Quickley is a skinny guard who will likely feature in a shooting role this upcoming season, as the Knicks signed Kemba Walker to aid at point guard.

Last season, Quickley made 59% of his overall shots unassisted, including 39% unassisted from three-point range. He’s great at creating his own opportunities, which oftentimes signals more advanced talent. Compared to Reggie Bullock, who is a spot-up shooter, rarely creating opportunities for himself, Quickley can fill the shooting guard role with more versatility.



However, Quickley’s biggest weakness is his defense, which is something he worked diligently on this off-season.

“I dedicated a lot to my summer in terms of working on my body,” Quickley told reporters after practice on Tuesday. “Getting stronger defensively. I feel like I’ll take a step this year and that’s going to be big on this team is guarding, just to be able to stay on the floor, stay in front of key guys and things like that. And then my passing ability, I feel like got better. And then just working on my strengths – shooting, I still have my floater, and being able to shoot left side to right is something I added to my game as well. So just my overall game.”

The Knicks could view Immanuel as a long-term solution at PG after the contracts of Rose and Walker expire after two seasons.

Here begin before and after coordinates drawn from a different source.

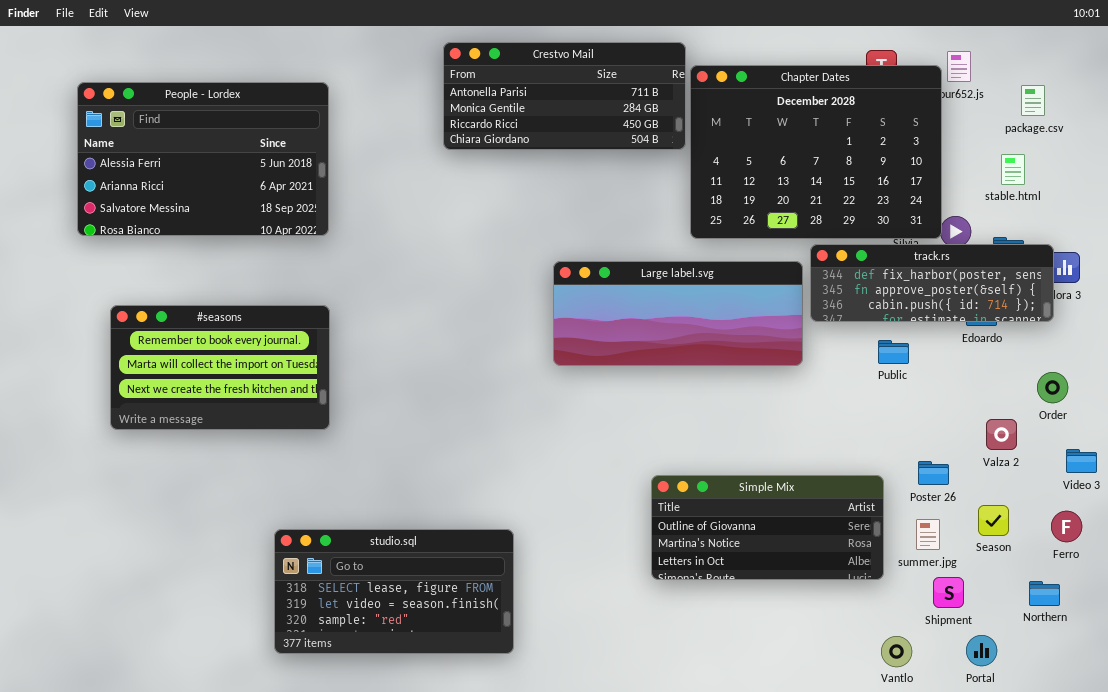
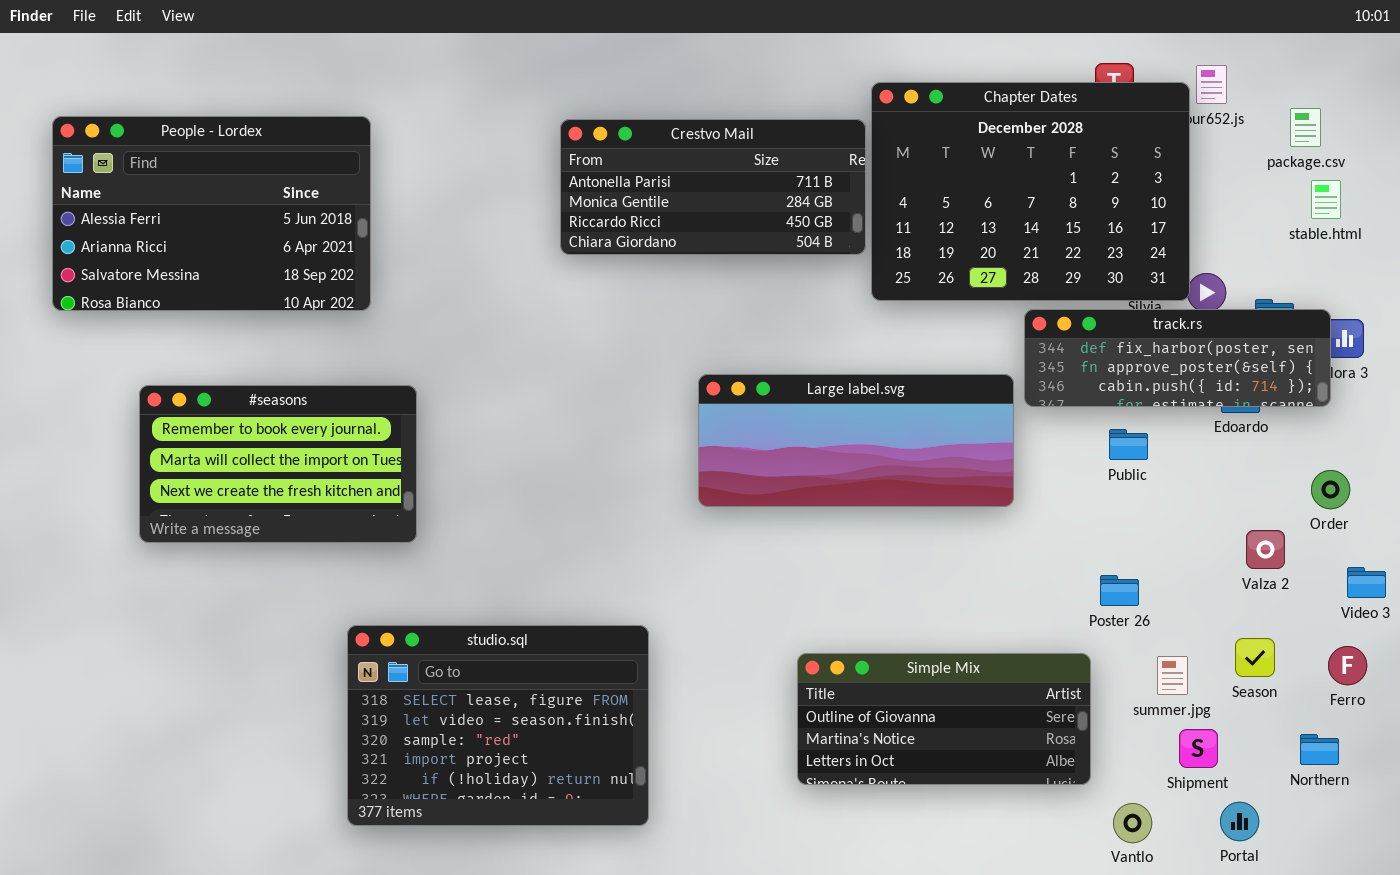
Crestvo Mail: [443,42,686,150] -> [560,119,866,255], moved
People - Lordex: [77,82,329,236] -> [52,116,371,311], moved
stable.html: [1001,154,1025,185] -> [1311,180,1341,219], moved
Large label.svg: [553,261,803,366] -> [698,374,1014,507], moved
Poster 26: [918,461,949,485] -> [1100,575,1139,606], moved
Simple Mix: [651,475,884,580] -> [797,653,1091,785], moved
studio.sql: [274,529,514,654] -> [347,625,649,826], resized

Quickley will have plenty of time to revise his game and add different qualities while working on his strengths, which remain shooting and his floater. Adding more versatility when driving to the basket would do him well, but his defensive attributes must be prioritized if he wants to get more playing time on a Tom Thibodeau lead squad.
The toughest reality for Quickley will be his playing time — when he’s on the floor, he must provide efficiency and production, proving his worth to Thibodeau. There aren’t many minutes to go around after the signings of Fournier and Walker, so when the young guard has an opportunity, he must capitalize.